Monday, 18 November 2019

Finance News

Rystad Energy: Oilfield Service Companies are Going Beyond Oil

Heavyweight oilfield service providers like Saipem and Baker Hughes are diversifying beyond oil and gas development projects and are moving increasingly into renewable energy projects, Rystad Energy finds.

In 2014, non-upstream oil and gas activities accounted for 22% of revenues among service suppliers. This share grew to 27% in 2018. Rystad Energy, the independent energy knowledge house headquartered in Norway with offices across the globe, expects the trend to accelerate in the next decade.

“If pure-play contractors within drilling, well services and seismic – which don’t have much to offer outside the upstream oil and gas industry – are removed from the equation, activities outside of upstream accounted for nearly 30% of last year’s revenues,” says Audun Martinsen, head of oilfield services research at Rystad Energy.

This shift is driven by contractors seeking opportunities outside of exploration and development activities in oil and gas. It is also the result of large budget cuts in the upstream market, which have been greater than midstream market budget cuts, shifting the overall investment profile of the market space.
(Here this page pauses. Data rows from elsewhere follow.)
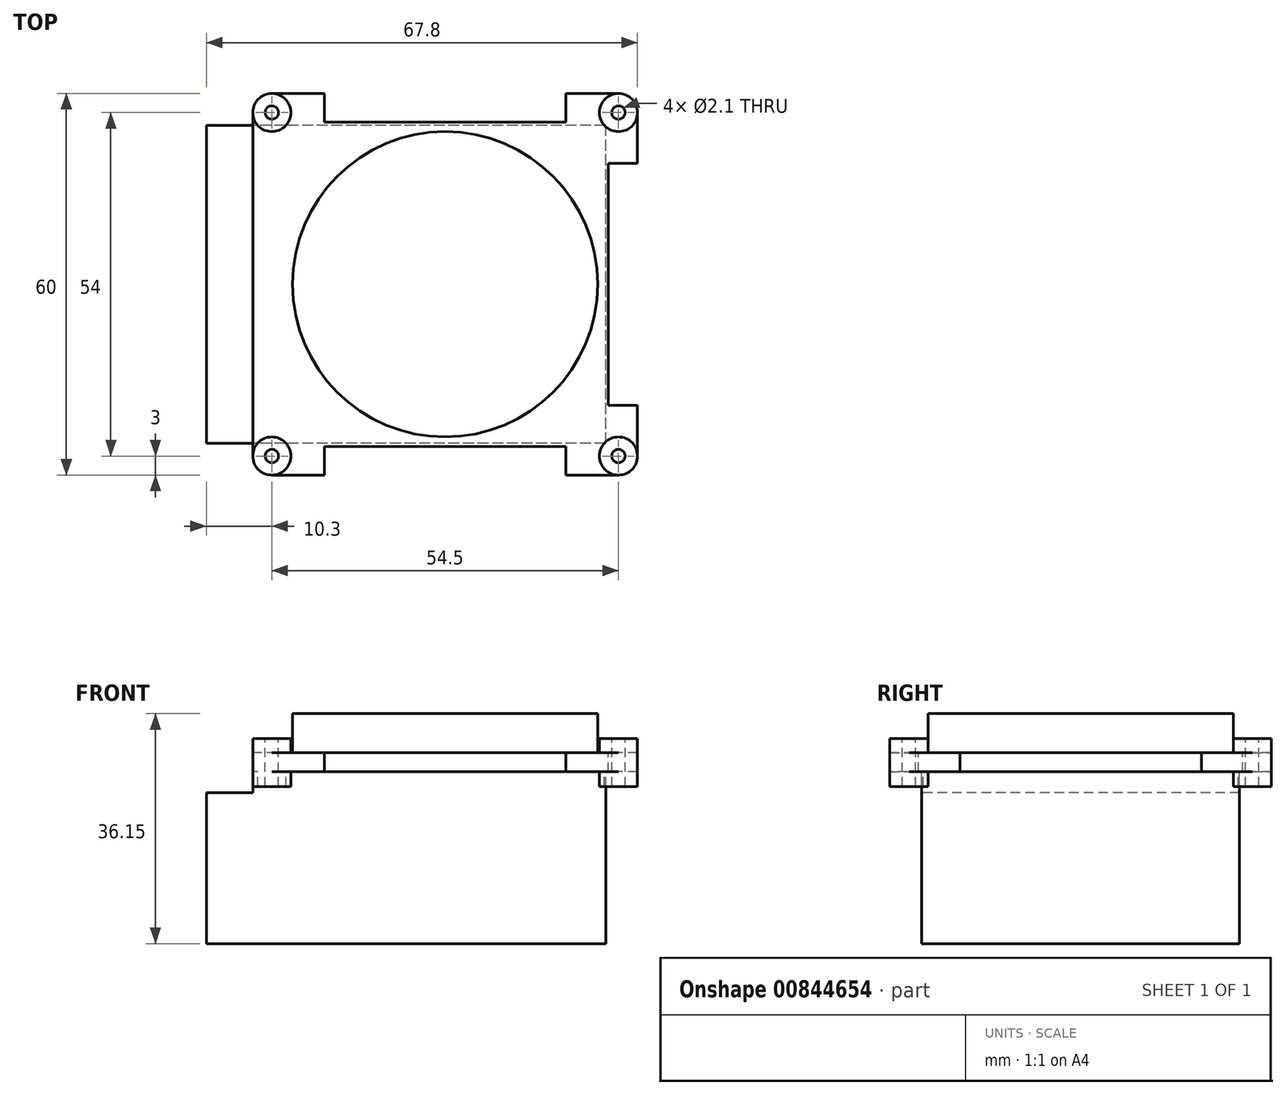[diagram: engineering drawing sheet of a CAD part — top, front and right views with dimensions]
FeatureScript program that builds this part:
annotation { "Feature Type Name" : "Feature", "Feature Type Description" : "" }
export const myFeature = defineFeature(function(context is Context, id is Id, definition is map)
    precondition{}
    {
        {
            var Q0;
            Q0=qCreatedBy(makeId("Top.planeOp"),FACE);
            var sketch = newSketch(context, id + "F0", { "sketchPlane" : qUnion([Q0])});
            skLineSegment(sketch, "E0.bottom", {"start": v(27.25, 30) * mm, "end": v(19, 30) * mm});
            skLineSegment(sketch, "E0.top", {"start": v(27.25, -30) * mm, "end": v(19, -30) * mm});
            skLineSegment(sketch, "E0.left", {"start": v(30.25, 27) * mm, "end": v(30.25, -27) * mm});
            skLineSegment(sketch, "E0.right", {"start": v(-30.25, 27) * mm, "end": v(-30.25, -27) * mm});
            skPoint(sketch, "E0.middle", {"position": v(0, 0) * mm});
            skCircle(sketch, "E1", {"center": v(0, 0) * mm, "radius": 24 * mm});
            skCircle(sketch, "E2", {"center": v(27.25, 27) * mm, "radius": 3 * mm});
            skCircle(sketch, "E3", {"center": v(-27.25, 27) * mm, "radius": 3 * mm});
            skCircle(sketch, "E4", {"center": v(-27.25, -27) * mm, "radius": 3 * mm});
            skCircle(sketch, "E5", {"center": v(27.25, -27) * mm, "radius": 3 * mm});
            skPoint(sketch, "E6.orphan", {"position": v(-30.25, 30) * mm});
            skPoint(sketch, "E7.orphan", {"position": v(30.25, 30) * mm});
            skPoint(sketch, "E8.orphan", {"position": v(30.25, -30) * mm});
            skPoint(sketch, "E9.orphan", {"position": v(-30.25, -30) * mm});
            skCircle(sketch, "E10", {"center": v(-27.25, 27) * mm, "radius": 1.05 * mm});
            skCircle(sketch, "E11", {"center": v(-27.25, -27) * mm, "radius": 1.05 * mm});
            skCircle(sketch, "E12", {"center": v(27.25, -27) * mm, "radius": 1.05 * mm});
            skCircle(sketch, "E13", {"center": v(27.25, 27) * mm, "radius": 1.05 * mm});
            skLineSegment(sketch, "E14.top", {"start": v(-19, 25.5) * mm, "end": v(19, 25.5) * mm});
            skLineSegment(sketch, "E14.left", {"start": v(-19, 30) * mm, "end": v(-19, 25.5) * mm});
            skLineSegment(sketch, "E14.right", {"start": v(19, 30) * mm, "end": v(19, 25.5) * mm});
            skLineSegment(sketch, "E15.trimOffspring", {"start": v(-19, 30) * mm, "end": v(-27.25, 30) * mm});
            skLineSegment(sketch, "E16.MirrorCS", {"start": v(-19, -30) * mm, "end": v(-19, -25.5) * mm});
            skLineSegment(sketch, "E17.MirrorCS", {"start": v(-19, -25.5) * mm, "end": v(19, -25.5) * mm});
            skLineSegment(sketch, "E18.MirrorCS", {"start": v(19, -30) * mm, "end": v(19, -25.5) * mm});
            skLineSegment(sketch, "E19.trimOffspring", {"start": v(-19, -30) * mm, "end": v(-27.25, -30) * mm});
            skLineSegment(sketch, "E20.bottom", {"start": v(30.25, -19) * mm, "end": v(25.65, -19) * mm});
            skLineSegment(sketch, "E20.top", {"start": v(30.25, 19) * mm, "end": v(25.65, 19) * mm});
            skLineSegment(sketch, "E20.left", {"start": v(30.25, -19) * mm, "end": v(30.25, 19) * mm});
            skLineSegment(sketch, "E20.right", {"start": v(25.65, -19) * mm, "end": v(25.65, 19) * mm});
            skSolve(sketch);
        }
        {
            var Q0;
            Q0=makeQuery(id+"F0.imprint","IMPRINT",FACE,{"disambiguationData":[TD([[makeQuery(id+"F0.imprint","IMPRINT",EDGE,{"derivedFrom":sQuery(id+"F0.wireOp",EDGE,"E1")}),1.0]])]});
            extrude(context, id + "F1", {"entities" : qUnion([Q0]), "depth" : 6.15 * mm, "offsetDistance" : 25 * mm});
        }
        {
            var Q0;
            Q0=makeQuery(id+"F0.imprint","IMPRINT",FACE,{"disambiguationData":[TD([[makeQuery(id+"F0.imprint","IMPRINT",EDGE,{"derivedFrom":sQuery(id+"F0.wireOp",EDGE,"E12")}),-1.0]])]});
            var Q1;
            Q1=makeQuery(id+"F0.imprint","IMPRINT",FACE,{"disambiguationData":[TD([[makeQuery(id+"F0.imprint","IMPRINT",EDGE,{"derivedFrom":sQuery(id+"F0.wireOp",EDGE,"E13")}),-1.0]])]});
            var Q2;
            Q2=makeQuery(id+"F0.imprint","IMPRINT",FACE,{"disambiguationData":[TD([[makeQuery(id+"F0.imprint","IMPRINT",EDGE,{"derivedFrom":sQuery(id+"F0.wireOp",EDGE,"E10")}),-1.0]])]});
            var Q3;
            Q3=makeQuery(id+"F0.imprint","IMPRINT",FACE,{"disambiguationData":[TD([[makeQuery(id+"F0.imprint","IMPRINT",EDGE,{"derivedFrom":sQuery(id+"F0.wireOp",EDGE,"E11")}),-1.0]])]});
            extrude(context, id + "F2", {"entities" : qUnion([Q0, Q1, Q2, Q3]), "depth" : 2.25 * mm, "offsetDistance" : 25 * mm});
        }
        {
            var Q0;
            Q0=makeQuery(id+"F0.imprint","IMPRINT",FACE,{"disambiguationData":[TD([[makeQuery(id+"F0.imprint","IMPRINT",EDGE,{"derivedFrom":sQuery(id+"F0.wireOp",EDGE,"E11")}),-1.0]])]});
            var Q1;
            Q1=makeQuery(id+"F0.imprint","IMPRINT",FACE,{"disambiguationData":[TD([[makeQuery(id+"F0.imprint","IMPRINT",EDGE,{"derivedFrom":sQuery(id+"F0.wireOp",EDGE,"E10")}),-1.0]])]});
            var Q2;
            Q2=makeQuery(id+"F0.imprint","IMPRINT",FACE,{"disambiguationData":[TD([[makeQuery(id+"F0.imprint","IMPRINT",EDGE,{"derivedFrom":sQuery(id+"F0.wireOp",EDGE,"E12")}),-1.0]])]});
            var Q3;
            Q3=makeQuery(id+"F0.imprint","IMPRINT",FACE,{"disambiguationData":[TD([[makeQuery(id+"F0.imprint","IMPRINT",EDGE,{"derivedFrom":sQuery(id+"F0.wireOp",EDGE,"E13")}),-1.0]])]});
            extrude(context, id + "F3", {"entities" : qUnion([Q0, Q1, Q2, Q3]), "oppositeDirection" : true, "depth" : 5.3 * mm, "offsetDistance" : 25 * mm});
        }
        {
            var Q0;
            {var subQ6=sQuery(id+"F0.wireOp",EDGE,"E0.bottom");Q0=makeQuery(id+"F0.imprint","IMPRINT",FACE,{"disambiguationData":[TD([[makeQuery(id+"F0.imprint","IMPRINT",EDGE,{"derivedFrom":subQ6}),1.0]])]});}
            extrude(context, id + "F4", {"entities" : qUnion([Q0]), "oppositeDirection" : true, "depth" : 3 * mm, "offsetDistance" : 25 * mm});
        }
        {
            var Q0;
            Q0=makeQuery(id+"F4.opExtrude","SWEPT_BODY",BODY,{"disambiguationData":[OSD([sQuery(id+"F0.wireOp",EDGE,"E0.bottom"),sQuery(id+"F0.wireOp",EDGE,"E0.top"),sQuery(id+"F0.wireOp",EDGE,"E0.left"),sQuery(id+"F0.wireOp",EDGE,"E0.right"),sQuery(id+"F0.wireOp",EDGE,"E1"),sQuery(id+"F0.wireOp",EDGE,"E2"),sQuery(id+"F0.wireOp",EDGE,"E3"),sQuery(id+"F0.wireOp",EDGE,"E4"),sQuery(id+"F0.wireOp",EDGE,"E5"),sQuery(id+"F0.wireOp",EDGE,"E14.top"),sQuery(id+"F0.wireOp",EDGE,"E14.left"),sQuery(id+"F0.wireOp",EDGE,"E14.right"),sQuery(id+"F0.wireOp",EDGE,"E15.trimOffspring"),sQuery(id+"F0.wireOp",EDGE,"E16.MirrorCS"),sQuery(id+"F0.wireOp",EDGE,"E17.MirrorCS"),sQuery(id+"F0.wireOp",EDGE,"E18.MirrorCS"),sQuery(id+"F0.wireOp",EDGE,"E19.trimOffspring")])]});
            var Q1;
            Q1=makeQuery(id+"F3.opExtrude","SWEPT_BODY",BODY,{"disambiguationData":[OSD([sQuery(id+"F0.wireOp",EDGE,"E5"),sQuery(id+"F0.wireOp",EDGE,"E12")])]});
            var Q2;
            Q2=makeQuery(id+"F3.opExtrude","SWEPT_BODY",BODY,{"disambiguationData":[OSD([sQuery(id+"F0.wireOp",EDGE,"E4"),sQuery(id+"F0.wireOp",EDGE,"E11")])]});
            var Q3;
            Q3=makeQuery(id+"F3.opExtrude","SWEPT_BODY",BODY,{"disambiguationData":[OSD([sQuery(id+"F0.wireOp",EDGE,"E3"),sQuery(id+"F0.wireOp",EDGE,"E10")])]});
            var Q4;
            Q4=makeQuery(id+"F3.opExtrude","SWEPT_BODY",BODY,{"disambiguationData":[OSD([sQuery(id+"F0.wireOp",EDGE,"E2"),sQuery(id+"F0.wireOp",EDGE,"E13")])]});
            var Q5;
            Q5=makeQuery(id+"F2.opExtrude","SWEPT_BODY",BODY,{"disambiguationData":[OSD([sQuery(id+"F0.wireOp",EDGE,"E5"),sQuery(id+"F0.wireOp",EDGE,"E12")])]});
            var Q6;
            Q6=makeQuery(id+"F2.opExtrude","SWEPT_BODY",BODY,{"disambiguationData":[OSD([sQuery(id+"F0.wireOp",EDGE,"E4"),sQuery(id+"F0.wireOp",EDGE,"E11")])]});
            var Q7;
            Q7=makeQuery(id+"F2.opExtrude","SWEPT_BODY",BODY,{"disambiguationData":[OSD([sQuery(id+"F0.wireOp",EDGE,"E3"),sQuery(id+"F0.wireOp",EDGE,"E10")])]});
            var Q8;
            Q8=makeQuery(id+"F2.opExtrude","SWEPT_BODY",BODY,{"disambiguationData":[OSD([sQuery(id+"F0.wireOp",EDGE,"E2"),sQuery(id+"F0.wireOp",EDGE,"E13")])]});
            var Q9;
            Q9=makeQuery(id+"F1.opExtrude","SWEPT_BODY",BODY,{"disambiguationData":[OSD([sQuery(id+"F0.wireOp",EDGE,"E1")])]});
            booleanBodies(context, id + "F5", {"operationType" : BooleanOperationType.UNION, "tools" : qUnion([Q0, Q1, Q2, Q3, Q4, Q5, Q6, Q7, Q8, Q9])});
        }
        {
            var Q0;
            Q0=makeQuery(id+"F0.imprint","IMPRINT",FACE,{"disambiguationData":[TD([[makeQuery(id+"F0.imprint","IMPRINT",EDGE,{"derivedFrom":sQuery(id+"F0.wireOp",EDGE,"E1")}),1.0]])]});
            var sketch = newSketch(context, id + "F6", { "sketchPlane" : qUnion([Q0])});
            skLineSegment(sketch, "E21.bottom", {"start": v(25.25, -25) * mm, "end": v(-30.25, -25) * mm});
            skLineSegment(sketch, "E21.top", {"start": v(25.25, 25) * mm, "end": v(-30.25, 25) * mm});
            skLineSegment(sketch, "E21.left", {"start": v(25.25, -25) * mm, "end": v(25.25, 25) * mm});
            skLineSegment(sketch, "E21.right", {"start": v(-30.25, -25) * mm, "end": v(-30.25, 25) * mm});
            skSolve(sketch);
        }
        {
            var Q0;
            Q0 = qSketchRegion(id + "F6", true);
            extrude(context, id + "F7", {"entities" : qUnion([Q0]), "oppositeDirection" : true, "depth" : 30 * mm, "offsetDistance" : 25 * mm});
        }
        {
            var Q0;
            Q0=makeQuery(id+"F4.opExtrude","SWEPT_BODY",BODY,{"disambiguationData":[OSD([sQuery(id+"F0.wireOp",EDGE,"E0.bottom"),sQuery(id+"F0.wireOp",EDGE,"E0.top"),sQuery(id+"F0.wireOp",EDGE,"E0.left"),sQuery(id+"F0.wireOp",EDGE,"E0.right"),sQuery(id+"F0.wireOp",EDGE,"E1"),sQuery(id+"F0.wireOp",EDGE,"E2"),sQuery(id+"F0.wireOp",EDGE,"E3"),sQuery(id+"F0.wireOp",EDGE,"E4"),sQuery(id+"F0.wireOp",EDGE,"E5"),sQuery(id+"F0.wireOp",EDGE,"E14.top"),sQuery(id+"F0.wireOp",EDGE,"E14.left"),sQuery(id+"F0.wireOp",EDGE,"E14.right"),sQuery(id+"F0.wireOp",EDGE,"E15.trimOffspring"),sQuery(id+"F0.wireOp",EDGE,"E16.MirrorCS"),sQuery(id+"F0.wireOp",EDGE,"E17.MirrorCS"),sQuery(id+"F0.wireOp",EDGE,"E18.MirrorCS"),sQuery(id+"F0.wireOp",EDGE,"E19.trimOffspring")])]});
            var Q1;
            {var subQ0=sQuery(id+"F0.wireOp",EDGE,"E5");var subQ1=sQuery(id+"F0.wireOp",EDGE,"E4");var subQ2=sQuery(id+"F0.wireOp",EDGE,"E3");var subQ3=sQuery(id+"F0.wireOp",EDGE,"E2");var subQ4=sQuery(id+"F0.wireOp",EDGE,"E1");var subQ5=sQuery(id+"F0.wireOp",EDGE,"E12");var subQ6=sQuery(id+"F0.wireOp",EDGE,"E11");var subQ7=sQuery(id+"F0.wireOp",EDGE,"E10");var subQ8=sQuery(id+"F0.wireOp",EDGE,"E13");Q1=makeQuery(id+"F5.opBoolean","MERGE",BODY,{"derivedFrom":[makeQuery(id+"F1.opExtrude","SWEPT_BODY",BODY,{"disambiguationData":[OSD([subQ4])]}),makeQuery(id+"F2.opExtrude","SWEPT_BODY",BODY,{"disambiguationData":[OSD([subQ3,subQ8])]}),makeQuery(id+"F2.opExtrude","SWEPT_BODY",BODY,{"disambiguationData":[OSD([subQ2,subQ7])]}),makeQuery(id+"F2.opExtrude","SWEPT_BODY",BODY,{"disambiguationData":[OSD([subQ1,subQ6])]}),makeQuery(id+"F2.opExtrude","SWEPT_BODY",BODY,{"disambiguationData":[OSD([subQ0,subQ5])]}),makeQuery(id+"F3.opExtrude","SWEPT_BODY",BODY,{"disambiguationData":[OSD([subQ3,subQ8])]}),makeQuery(id+"F3.opExtrude","SWEPT_BODY",BODY,{"disambiguationData":[OSD([subQ2,subQ7])]}),makeQuery(id+"F3.opExtrude","SWEPT_BODY",BODY,{"disambiguationData":[OSD([subQ1,subQ6])]}),makeQuery(id+"F3.opExtrude","SWEPT_BODY",BODY,{"disambiguationData":[OSD([subQ0,subQ5])]}),makeQuery(id+"F4.opExtrude","SWEPT_BODY",BODY,{"disambiguationData":[OSD([sQuery(id+"F0.wireOp",EDGE,"E0.bottom"),sQuery(id+"F0.wireOp",EDGE,"E0.top"),sQuery(id+"F0.wireOp",EDGE,"E0.left"),sQuery(id+"F0.wireOp",EDGE,"E0.right"),subQ4,subQ3,subQ2,subQ1,subQ0,sQuery(id+"F0.wireOp",EDGE,"E14.top"),sQuery(id+"F0.wireOp",EDGE,"E14.left"),sQuery(id+"F0.wireOp",EDGE,"E14.right"),sQuery(id+"F0.wireOp",EDGE,"E15.trimOffspring"),sQuery(id+"F0.wireOp",EDGE,"E16.MirrorCS"),sQuery(id+"F0.wireOp",EDGE,"E17.MirrorCS"),sQuery(id+"F0.wireOp",EDGE,"E18.MirrorCS"),sQuery(id+"F0.wireOp",EDGE,"E19.trimOffspring")])]})]});}
            var Q2;
            Q2=makeQuery(id+"F7.opExtrude","SWEPT_BODY",BODY,{"disambiguationData":[OSD([sQuery(id+"F6.wireOp",EDGE,"E21.bottom"),sQuery(id+"F6.wireOp",EDGE,"E21.top"),sQuery(id+"F6.wireOp",EDGE,"E21.left"),sQuery(id+"F6.wireOp",EDGE,"E21.right")])]});
            booleanBodies(context, id + "F8", {"operationType" : BooleanOperationType.UNION, "tools" : qUnion([Q0, Q1, Q2])});
        }
        {
            var Q0;
            Q0=makeQuery(id+"F8.opBoolean","MERGE",FACE,{"derivedFrom":[makeQuery(id+"F4.opExtrude","SWEPT_FACE",FACE,{"disambiguationData":[OSD([sQuery(id+"F0.wireOp",EDGE,"E0.right")])]}),makeQuery(id+"F7.opExtrude","SWEPT_FACE",FACE,{"disambiguationData":[OSD([sQuery(id+"F6.wireOp",EDGE,"E21.right")])]})]});
            var sketch = newSketch(context, id + "F9", { "sketchPlane" : qUnion([Q0])});
            skLineSegment(sketch, "E22.bottom", {"start": v(-25, -30) * mm, "end": v(25, -30) * mm});
            skLineSegment(sketch, "E22.top", {"start": v(-25, -6.3) * mm, "end": v(25, -6.3) * mm});
            skLineSegment(sketch, "E22.left", {"start": v(-25, -30) * mm, "end": v(-25, -6.3) * mm});
            skLineSegment(sketch, "E22.right", {"start": v(25, -30) * mm, "end": v(25, -6.3) * mm});
            skSolve(sketch);
        }
        {
            var Q0;
            Q0 = qSketchRegion(id + "F9", true);
            extrude(context, id + "F10", {"entities" : qUnion([Q0]), "operationType" : NewBodyOperationType.ADD, "depth" : 7.3 * mm, "offsetDistance" : 25 * mm});
        }
    });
“But beyond these obvious motivators, the shift is also a sign of something greater – namely, the energy transition,” Martinsen remarked. “Suppliers have begun embarking on a journey towards becoming broader energy service companies, sailing away from the oilfield services segment that propelled them in the past.”

Baker Hughes is a notable example of this shift. After GE announced in September that it would reduce its ownership share from 50.4% to 38%, Baker Hughes rebranded itself last week. Shedding its former persona as BHGE, a “fullstream company” focusing on reservoir to the refinery, the company will henceforth be known as Baker Hughes, an “energy technology company” that develops and deploys energy technologies to drive the industry towards energy transition.

Likewise, 50% of Saipem’s engineering and construction backlog was based on oil projects at the end of 2016. One of the largest EPC (engineering, procurement and construction) contractors and service conglomerates, the Italian company’s oil-based backlog had shrunk to just 33% by mid-2019, with gas and other energy projects assuming an increasing share of the portfolio. The firm expects clean energy to make up 60% of its portfolio going forward, as it takes on a larger presence in offshore wind, solar and geothermal power, as well as the conversion of biomass. Saipem’s main competitor, TechnipFMC, has further steps down the road towards energy transition this year, initiating a plan to split the company and spin-off an entirely new entity to exclusively chase energy infrastructure projects.

“In the next decade, this trend is likely to crystallize further, with more oilfield service companies expanding into other energy services to adapt to the winds of change and to gain a first-mover advantage in the emerging clean energy service market,” Martinsen said.

Rystad Energy forecasts that the global upstream service market will decline in 2020 and grow only at a modest 3% for the four-year period from 2019 to 2022.

“For service companies, it will be a more lucrative journey to get exposed to a fast-moving energy market, like in Asia-Pacific, where renewable capex will overtake upstream investments as soon as next year,” Martinsen remarked.